──────── SUPPLIED DATA

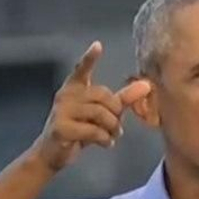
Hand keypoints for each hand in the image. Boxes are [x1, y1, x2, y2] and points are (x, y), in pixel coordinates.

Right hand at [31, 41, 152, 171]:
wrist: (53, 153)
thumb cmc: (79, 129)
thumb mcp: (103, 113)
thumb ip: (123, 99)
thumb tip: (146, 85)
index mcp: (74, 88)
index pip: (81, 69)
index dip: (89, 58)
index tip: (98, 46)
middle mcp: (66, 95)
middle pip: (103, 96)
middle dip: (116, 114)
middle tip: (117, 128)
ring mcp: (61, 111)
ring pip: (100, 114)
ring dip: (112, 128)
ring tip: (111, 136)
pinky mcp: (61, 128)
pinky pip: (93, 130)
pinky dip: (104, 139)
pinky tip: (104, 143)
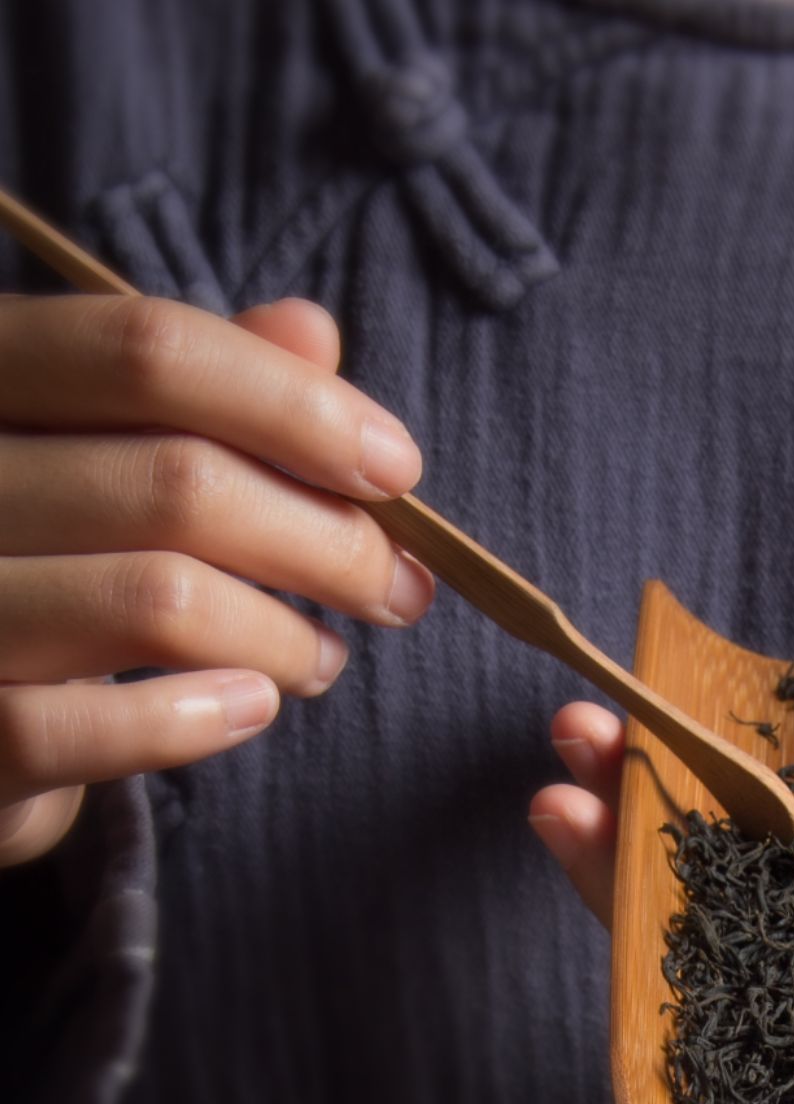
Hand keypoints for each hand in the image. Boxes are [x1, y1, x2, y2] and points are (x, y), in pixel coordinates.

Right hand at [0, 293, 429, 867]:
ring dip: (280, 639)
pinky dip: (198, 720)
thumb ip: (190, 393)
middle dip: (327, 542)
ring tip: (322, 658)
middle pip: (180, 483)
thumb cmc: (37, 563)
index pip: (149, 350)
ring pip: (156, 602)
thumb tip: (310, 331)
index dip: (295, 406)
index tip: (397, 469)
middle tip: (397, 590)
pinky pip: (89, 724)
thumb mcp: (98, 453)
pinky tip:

────────────────

YOUR OBJECTIVE
Pictures aside, repeat every entry exactly as written.

PROBLEM SOLUTION
Hand keypoints for each hand in the image. Boxes are [x1, y1, x2, y2] and points are (x, y), in pixel coordinates.

Right hand at [31, 41, 152, 171]:
wrist: (53, 153)
thumb cmc: (79, 129)
thumb mcp: (103, 113)
thumb ip: (123, 99)
thumb tip: (146, 85)
index mcp: (74, 88)
index pip: (81, 69)
index dip: (89, 58)
index tip: (98, 46)
middle mcp: (66, 95)
middle pip: (103, 96)
middle dip: (116, 114)
middle tip: (117, 128)
ring mcp: (61, 111)
ring pip: (100, 114)
ring dip: (112, 128)
ring tip: (111, 136)
pinky mcp: (61, 128)
pinky pip: (93, 130)
pinky dip: (104, 139)
pinky tip: (104, 143)
Hand keypoints for each hand in the image. Boxes are [x1, y1, x2, y2] and points are (x, y), in pixel coordinates.

Right hand at [0, 293, 429, 867]:
ring dip: (280, 639)
pinky dip: (198, 720)
thumb ip: (190, 393)
middle dip: (327, 542)
ring tip: (322, 658)
middle pip: (180, 483)
thumb cmc: (37, 563)
index pip: (149, 350)
ring pip: (156, 602)
thumb tip: (310, 331)
index dip: (295, 406)
index tip: (397, 469)
middle tip: (397, 590)
pinky pip: (89, 724)
thumb mcp: (98, 453)
pinky tip:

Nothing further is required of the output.